- The paper introduces bootstrapping techniques that combine noisy labels with model predictions to enhance training robustness.
- It augments the standard prediction objective with perceptual consistency, using reconstruction error to mitigate label noise.
- Experimental results on MNIST, TFD, and ILSVRC datasets show significant gains in accuracy, precision-recall, and mean Average Precision.
Training Deep Neural Networks on Noisy Labels with Bootstrapping
This paper addresses the challenge of training deep neural networks (DNNs) in the presence of noisy and incomplete labels, which is a significant hurdle in scaling up visual object recognition and detection systems. Traditional supervised deep learning systems are highly dependent on large datasets with unambiguous, accurate labels. However, real-world data often contain incomplete and noisy annotations, especially in extensive and high-resolution imagery.
Proposed Methodology
The authors introduce a generic framework to enhance the robustness of DNNs against label noise by incorporating a notion of perceptual consistency into the training objective. The methodology involves augmenting the conventional predictive objective with a consistency term. A prediction is considered consistent if similar predictions are made given similar inputs, where similarity is defined by deep network features. The key contributions can be outlined through two main approaches:
- Consistency via Reconstruction: The first approach models the "true" label as a latent variable and leverages reconstruction error as an additional training signal. The network learns to reconstruct the input from these latent labels, effectively modeling the noise distribution by using an additional matrix mapping model predictions to noisy training labels.
- Bootstrapping:
The second, simpler approach doesn't require explicit noise modeling. Instead, it updates training targets dynamically using the model's predictions. This is achieved through a convex combination of the noisy training labels and the model’s current predictions. Two types of bootstrapping techniques are utilized:
- Soft Bootstrapping, where the training targets are the weighted probabilities of the predicted classes.
- Hard Bootstrapping, where the training targets are the weighted one-hot encoded vectors of the predicted classes.
Experimental Results
The proposed methods were evaluated on several datasets: MNIST, Toronto Faces Database (TFD), and the ILSVRC2014 detection challenge data.

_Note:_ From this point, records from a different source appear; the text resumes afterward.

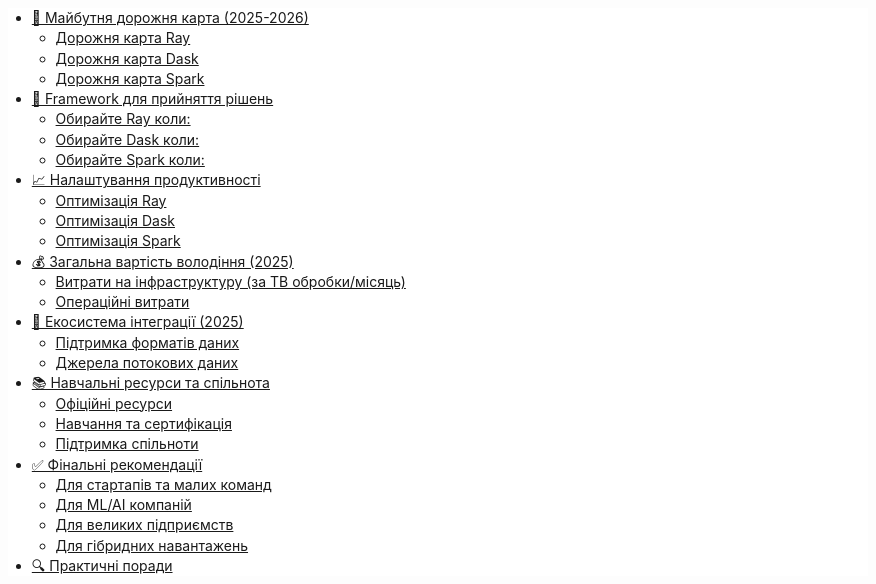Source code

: - [🔮 Майбутня дорожня карта (2025-2026)](#-%D0%9C%D0%B0%D0%B9%D0%B1%D1%83%D1%82%D0%BD%D1%8F-%D0%B4%D0%BE%D1%80%D0%BE%D0%B6%D0%BD%D1%8F-%D0%BA%D0%B0%D1%80%D1%82%D0%B0-2025-2026)
	- [Дорожня карта Ray](#%D0%94%D0%BE%D1%80%D0%BE%D0%B6%D0%BD%D1%8F-%D0%BA%D0%B0%D1%80%D1%82%D0%B0-ray)
	- [Дорожня карта Dask](#%D0%94%D0%BE%D1%80%D0%BE%D0%B6%D0%BD%D1%8F-%D0%BA%D0%B0%D1%80%D1%82%D0%B0-dask)
	- [Дорожня карта Spark](#%D0%94%D0%BE%D1%80%D0%BE%D0%B6%D0%BD%D1%8F-%D0%BA%D0%B0%D1%80%D1%82%D0%B0-spark)
- [🎯 Framework для прийняття рішень](#-framework-%D0%B4%D0%BB%D1%8F-%D0%BF%D1%80%D0%B8%D0%B9%D0%BD%D1%8F%D1%82%D1%82%D1%8F-%D1%80%D1%96%D1%88%D0%B5%D0%BD%D1%8C)
	- [Обирайте Ray коли:](#%D0%9E%D0%B1%D0%B8%D1%80%D0%B0%D0%B9%D1%82%D0%B5-ray-%D0%BA%D0%BE%D0%BB%D0%B8)
	- [Обирайте Dask коли:](#%D0%9E%D0%B1%D0%B8%D1%80%D0%B0%D0%B9%D1%82%D0%B5-dask-%D0%BA%D0%BE%D0%BB%D0%B8)
	- [Обирайте Spark коли:](#%D0%9E%D0%B1%D0%B8%D1%80%D0%B0%D0%B9%D1%82%D0%B5-spark-%D0%BA%D0%BE%D0%BB%D0%B8)
- [📈 Налаштування продуктивності](#-%D0%9D%D0%B0%D0%BB%D0%B0%D1%88%D1%82%D1%83%D0%B2%D0%B0%D0%BD%D0%BD%D1%8F-%D0%BF%D1%80%D0%BE%D0%B4%D1%83%D0%BA%D1%82%D0%B8%D0%B2%D0%BD%D0%BE%D1%81%D1%82%D1%96)
	- [Оптимізація Ray](#%D0%9E%D0%BF%D1%82%D0%B8%D0%BC%D1%96%D0%B7%D0%B0%D1%86%D1%96%D1%8F-ray)
	- [Оптимізація Dask](#%D0%9E%D0%BF%D1%82%D0%B8%D0%BC%D1%96%D0%B7%D0%B0%D1%86%D1%96%D1%8F-dask)
	- [Оптимізація Spark](#%D0%9E%D0%BF%D1%82%D0%B8%D0%BC%D1%96%D0%B7%D0%B0%D1%86%D1%96%D1%8F-spark)
- [💰 Загальна вартість володіння (2025)](#-%D0%97%D0%B0%D0%B3%D0%B0%D0%BB%D1%8C%D0%BD%D0%B0-%D0%B2%D0%B0%D1%80%D1%82%D1%96%D1%81%D1%82%D1%8C-%D0%B2%D0%BE%D0%BB%D0%BE%D0%B4%D1%96%D0%BD%D0%BD%D1%8F-2025)
	- [Витрати на інфраструктуру (за TB обробки/місяць)](#%D0%92%D0%B8%D1%82%D1%80%D0%B0%D1%82%D0%B8-%D0%BD%D0%B0-%D1%96%D0%BD%D1%84%D1%80%D0%B0%D1%81%D1%82%D1%80%D1%83%D0%BA%D1%82%D1%83%D1%80%D1%83-%D0%B7%D0%B0-tb-%D0%BE%D0%B1%D1%80%D0%BE%D0%B1%D0%BA%D0%B8%D0%BC%D1%96%D1%81%D1%8F%D1%86%D1%8C)
	- [Операційні витрати](#%D0%9E%D0%BF%D0%B5%D1%80%D0%B0%D1%86%D1%96%D0%B9%D0%BD%D1%96-%D0%B2%D0%B8%D1%82%D1%80%D0%B0%D1%82%D0%B8)
- [🔗 Екосистема інтеграції (2025)](#-%D0%95%D0%BA%D0%BE%D1%81%D0%B8%D1%81%D1%82%D0%B5%D0%BC%D0%B0-%D1%96%D0%BD%D1%82%D0%B5%D0%B3%D1%80%D0%B0%D1%86%D1%96%D1%97-2025)
	- [Підтримка форматів даних](#%D0%9F%D1%96%D0%B4%D1%82%D1%80%D0%B8%D0%BC%D0%BA%D0%B0-%D1%84%D0%BE%D1%80%D0%BC%D0%B0%D1%82%D1%96%D0%B2-%D0%B4%D0%B0%D0%BD%D0%B8%D1%85)
	- [Джерела потокових даних](#%D0%94%D0%B6%D0%B5%D1%80%D0%B5%D0%BB%D0%B0-%D0%BF%D0%BE%D1%82%D0%BE%D0%BA%D0%BE%D0%B2%D0%B8%D1%85-%D0%B4%D0%B0%D0%BD%D0%B8%D1%85)
- [📚 Навчальні ресурси та спільнота](#-%D0%9D%D0%B0%D0%B2%D1%87%D0%B0%D0%BB%D1%8C%D0%BD%D1%96-%D1%80%D0%B5%D1%81%D1%83%D1%80%D1%81%D0%B8-%D1%82%D0%B0-%D1%81%D0%BF%D1%96%D0%BB%D1%8C%D0%BD%D0%BE%D1%82%D0%B0)
	- [Офіційні ресурси](#%D0%9E%D1%84%D1%96%D1%86%D1%96%D0%B9%D0%BD%D1%96-%D1%80%D0%B5%D1%81%D1%83%D1%80%D1%81%D0%B8)
	- [Навчання та сертифікація](#%D0%9D%D0%B0%D0%B2%D1%87%D0%B0%D0%BD%D0%BD%D1%8F-%D1%82%D0%B0-%D1%81%D0%B5%D1%80%D1%82%D0%B8%D1%84%D1%96%D0%BA%D0%B0%D1%86%D1%96%D1%8F)
	- [Підтримка спільноти](#%D0%9F%D1%96%D0%B4%D1%82%D1%80%D0%B8%D0%BC%D0%BA%D0%B0-%D1%81%D0%BF%D1%96%D0%BB%D1%8C%D0%BD%D0%BE%D1%82%D0%B8)
- [✅ Фінальні рекомендації](#-%D0%A4%D1%96%D0%BD%D0%B0%D0%BB%D1%8C%D0%BD%D1%96-%D1%80%D0%B5%D0%BA%D0%BE%D0%BC%D0%B5%D0%BD%D0%B4%D0%B0%D1%86%D1%96%D1%97)
	- [Для стартапів та малих команд](#%D0%94%D0%BB%D1%8F-%D1%81%D1%82%D0%B0%D1%80%D1%82%D0%B0%D0%BF%D1%96%D0%B2-%D1%82%D0%B0-%D0%BC%D0%B0%D0%BB%D0%B8%D1%85-%D0%BA%D0%BE%D0%BC%D0%B0%D0%BD%D0%B4)
	- [Для ML/AI компаній](#%D0%94%D0%BB%D1%8F-mlai-%D0%BA%D0%BE%D0%BC%D0%BF%D0%B0%D0%BD%D1%96%D0%B9)
	- [Для великих підприємств](#%D0%94%D0%BB%D1%8F-%D0%B2%D0%B5%D0%BB%D0%B8%D0%BA%D0%B8%D1%85-%D0%BF%D1%96%D0%B4%D0%BF%D1%80%D0%B8%D1%94%D0%BC%D1%81%D1%82%D0%B2)
	- [Для гібридних навантажень](#%D0%94%D0%BB%D1%8F-%D0%B3%D1%96%D0%B1%D1%80%D0%B8%D0%B4%D0%BD%D0%B8%D1%85-%D0%BD%D0%B0%D0%B2%D0%B0%D0%BD%D1%82%D0%B0%D0%B6%D0%B5%D0%BD%D1%8C)
- [🔍 Практичні поради](#-%D0%9F%D1%80%D0%B0%D0%BA%D1%82%D0%B8%D1%87%D0%BD%D1%96-%D0%BF%D0%BE%D1%80%D0%B0%D0%B4%D0%B8)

- MNIST with Noisy Labels: In experiments where labels were corrupted with varying probabilities, bootstrapped models, particularly
bootstrap-recon
and bootstrap-hard
, significantly outperformed baseline models that used only the standard prediction objective. This demonstrates substantial robustness to label noise.
- Toronto Faces Database Emotion Recognition: The models trained with bootstrapping techniques achieved higher accuracy in emotion recognition compared to both the standard supervised methods and other state-of-the-art weakly-supervised learning methods. Notably, the
bootstrap-recon
and bootstrap-hard
methods provided the best results.
- ILSVRC2014 Object Detection: The methods were applied to the MultiBox network for object detection, particularly focusing on person detection. Bootstrapping methods significantly improved precision-recall performance compared to the baseline and the previously employed heuristic of suppressing the top-K most confident predictions. The gains were also observed in the broader context of the full 200-category ILSVRC2014 detection task, where bootstrapping improved mean Average Precision (mAP) and recall rates.
Implications and Future Directions
This work implies that incorporating perceptual consistency into the training objectives of DNNs can significantly mitigate the adverse effects of noisy and incomplete labels. Practically, this suggests that large-scale vision systems can benefit from cheaper, less exhaustive labeling processes without sacrificing model performance. The proposed bootstrapping approach is particularly appealing due to its simplicity and ease of integration into existing deep learning workflows.
Future research could refine this approach by learning dynamic policies for the consistency parameter β or extending this methodology to scenarios involving situated agents. Another potential direction is leveraging a broader range of unlabeled and poorly-labeled data to further enhance training for large-scale object detection tasks.
The presented techniques mark a solid step towards more resilient and scalable deep learning models in vision applications, paving the way for further advancements in handling real-world, imperfect data in various AI domains.